● **TASK OBJECTIVE**:
Would you repeat the listing exactly but omit every picture?
◆ ◆ ◆
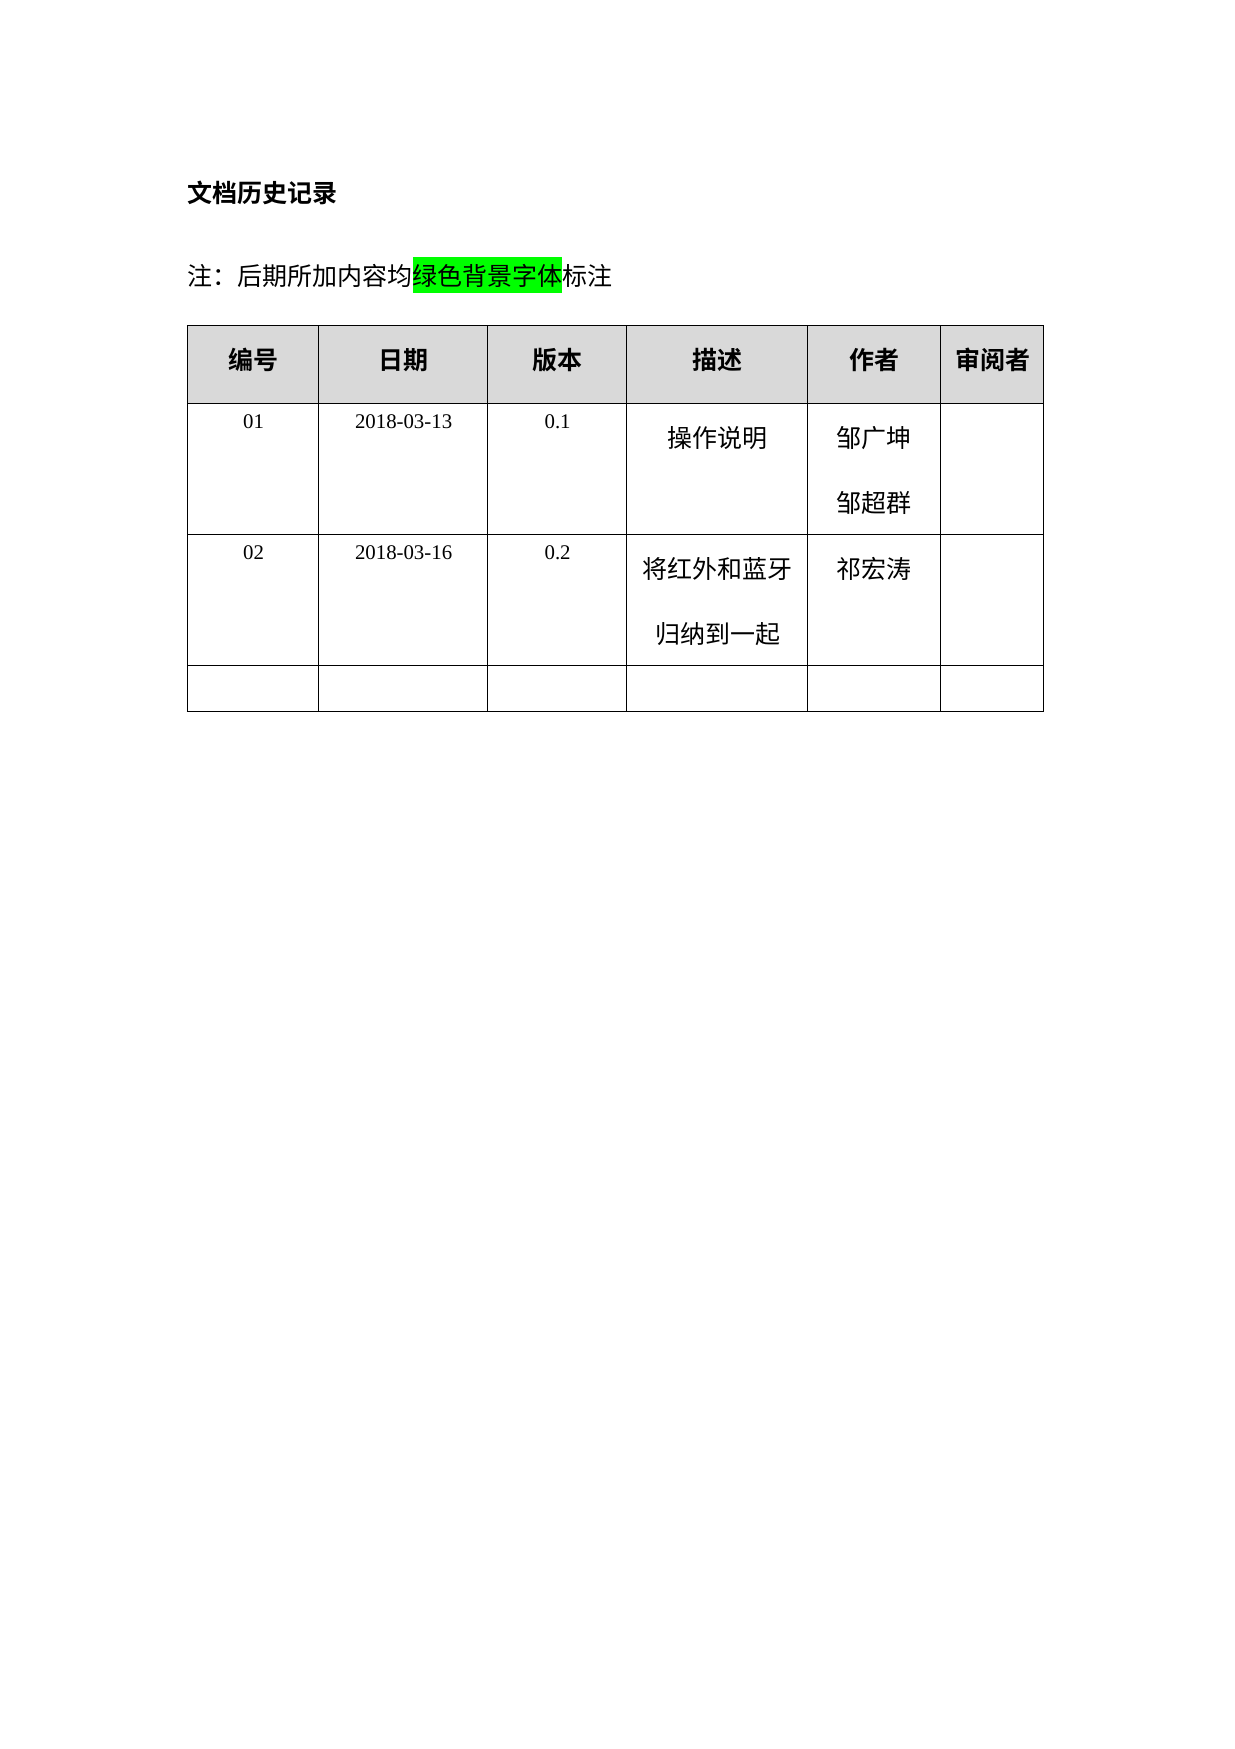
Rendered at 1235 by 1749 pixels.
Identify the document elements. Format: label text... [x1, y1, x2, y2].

table_cell [941, 535, 1043, 665]
table_cell [941, 666, 1043, 711]
table_cell [808, 666, 940, 711]
table_cell 0.2 [488, 535, 626, 665]
table_cell 操作说明 [627, 404, 807, 534]
table_cell 邹广坤 邹超群 [808, 404, 940, 534]
table_cell [188, 666, 318, 711]
table_cell [941, 404, 1043, 534]
table_cell [319, 666, 487, 711]
table_cell [627, 666, 807, 711]
table_cell 祁宏涛 [808, 535, 940, 665]
table_header 版本 [488, 326, 626, 403]
table_cell 0.1 [488, 404, 626, 534]
table_header 描述 [627, 326, 807, 403]
table_cell 2018-03-13 [319, 404, 487, 534]
text 注：后期所加内容均绿色背景字体标注 [187, 242, 1047, 307]
table_cell 01 [188, 404, 318, 534]
table_header 作者 [808, 326, 940, 403]
table_header 编号 [188, 326, 318, 403]
table_cell [488, 666, 626, 711]
table_cell 2018-03-16 [319, 535, 487, 665]
text 文档历史记录 [187, 159, 1047, 224]
table_cell 02 [188, 535, 318, 665]
table_cell 将红外和蓝牙归纳到一起 [627, 535, 807, 665]
table_header 日期 [319, 326, 487, 403]
table_header 审阅者 [941, 326, 1043, 403]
◆ ◆ ◆
● **FINAL ANSWER**:
Rendered at 1235 by 1749 pixels.
Identify the document elements. Format: label text... [x1, y1, x2, y2].

table_cell [941, 535, 1043, 665]
table_cell [941, 666, 1043, 711]
table_cell [808, 666, 940, 711]
table_cell 0.2 [488, 535, 626, 665]
table_cell 操作说明 [627, 404, 807, 534]
table_cell 邹广坤 邹超群 [808, 404, 940, 534]
table_cell [188, 666, 318, 711]
table_cell [941, 404, 1043, 534]
table_cell [319, 666, 487, 711]
table_cell [627, 666, 807, 711]
table_cell 祁宏涛 [808, 535, 940, 665]
table_header 版本 [488, 326, 626, 403]
table_cell 0.1 [488, 404, 626, 534]
table_header 描述 [627, 326, 807, 403]
table_cell 2018-03-13 [319, 404, 487, 534]
text 注：后期所加内容均绿色背景字体标注 [187, 242, 1047, 307]
table_cell 01 [188, 404, 318, 534]
table_header 作者 [808, 326, 940, 403]
table_header 编号 [188, 326, 318, 403]
table_cell [488, 666, 626, 711]
table_cell 2018-03-16 [319, 535, 487, 665]
text 文档历史记录 [187, 159, 1047, 224]
table_cell 02 [188, 535, 318, 665]
table_cell 将红外和蓝牙归纳到一起 [627, 535, 807, 665]
table_header 日期 [319, 326, 487, 403]
table_header 审阅者 [941, 326, 1043, 403]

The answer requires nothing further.